Un groupe de personnes, réunies – formes multiples – en une seule présence. Chaque individu demeure identifiable et ils se soutiennent mutuellement.
Ici, le lien devient non pas une idée, mais une attitude partagée, un état d’être ensemble dans la chaleur des souvenirs.
Avec cette œuvre, Sonja VishnudArt a participé au projet de mémorial fédéral à Bruxelles, en hommage aux victimes des attentats terroristes en Belgique.
La sculpture a été retenue pour la phase finale.
Deux êtres fusionnent en une forme infinie au sein de l’Âme.
Deux corps à la conscience unique, intemporels, silencieux et complets.
Ici, les distinctions s’estompent, et seule l’essence demeure…
La liberté ne réside pas dans la fuite, mais dans l’engagement de soi.
Choisir, c’est renoncer. Suivre, c’est s’abandonner. Cette aile dit : assez.
Avec le chakra sacré à l’avant et le chakra du cœur à l’arrière, ce travail symbolise l’union du sentiment, de l’intuition et de l’amour.
Ici, j’apprends à écouter ma vérité intérieure.
La sagesse du cœur me montre la voie.
Cette sculpture porte le silence avec une profondeur intense.
Le masculin et le féminin en nous se rencontrent dans le silence, la lumière et l’ombre, le corps et l’esprit au cœur même, le cœur pur et immaculé.
Un murmure… non pas une voix qui s’élève, mais une vérité reconnue.
Cette œuvre marque un point de non-retour.
Ici, tout s’arrête.
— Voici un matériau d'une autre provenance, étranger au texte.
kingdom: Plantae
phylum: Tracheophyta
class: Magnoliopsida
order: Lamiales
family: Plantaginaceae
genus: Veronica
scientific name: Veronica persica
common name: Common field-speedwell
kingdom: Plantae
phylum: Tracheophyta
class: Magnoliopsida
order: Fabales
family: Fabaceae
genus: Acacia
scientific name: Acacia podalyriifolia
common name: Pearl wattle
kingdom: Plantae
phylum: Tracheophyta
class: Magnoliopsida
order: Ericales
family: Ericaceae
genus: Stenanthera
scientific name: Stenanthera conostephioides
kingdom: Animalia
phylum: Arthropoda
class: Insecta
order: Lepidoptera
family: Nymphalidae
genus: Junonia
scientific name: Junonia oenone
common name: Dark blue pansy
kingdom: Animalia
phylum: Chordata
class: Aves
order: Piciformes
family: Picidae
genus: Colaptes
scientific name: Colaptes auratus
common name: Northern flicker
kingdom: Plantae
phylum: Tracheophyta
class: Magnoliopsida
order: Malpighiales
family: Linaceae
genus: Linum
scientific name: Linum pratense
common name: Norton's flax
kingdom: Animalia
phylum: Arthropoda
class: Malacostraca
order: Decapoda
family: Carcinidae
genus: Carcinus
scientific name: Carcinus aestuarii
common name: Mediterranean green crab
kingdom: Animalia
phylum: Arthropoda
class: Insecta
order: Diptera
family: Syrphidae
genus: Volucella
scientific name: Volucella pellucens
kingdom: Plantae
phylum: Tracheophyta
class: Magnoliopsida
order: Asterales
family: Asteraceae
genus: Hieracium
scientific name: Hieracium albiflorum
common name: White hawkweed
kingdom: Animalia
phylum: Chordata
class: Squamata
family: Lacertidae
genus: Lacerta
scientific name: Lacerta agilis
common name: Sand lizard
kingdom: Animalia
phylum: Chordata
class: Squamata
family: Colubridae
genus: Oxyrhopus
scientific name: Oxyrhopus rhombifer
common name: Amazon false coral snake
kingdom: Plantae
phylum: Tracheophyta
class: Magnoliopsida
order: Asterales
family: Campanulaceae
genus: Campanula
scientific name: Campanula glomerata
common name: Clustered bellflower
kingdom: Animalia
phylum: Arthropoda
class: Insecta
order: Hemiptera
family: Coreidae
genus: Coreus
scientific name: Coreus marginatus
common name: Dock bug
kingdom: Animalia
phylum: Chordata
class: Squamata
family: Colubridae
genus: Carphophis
La forme se libère.
Ce qui était figé réclame de l’espace.
Pas de retour en arrière, seulement une nouvelle direction.
Jamais seul. Toujours connecté.
Le corps s’ouvre à l’espace.
Observer, expérimenter, créer, en tant que partie intégrante d’un tout plus vaste.
Ici, l’individu devient une rencontre avec tout ce qui est.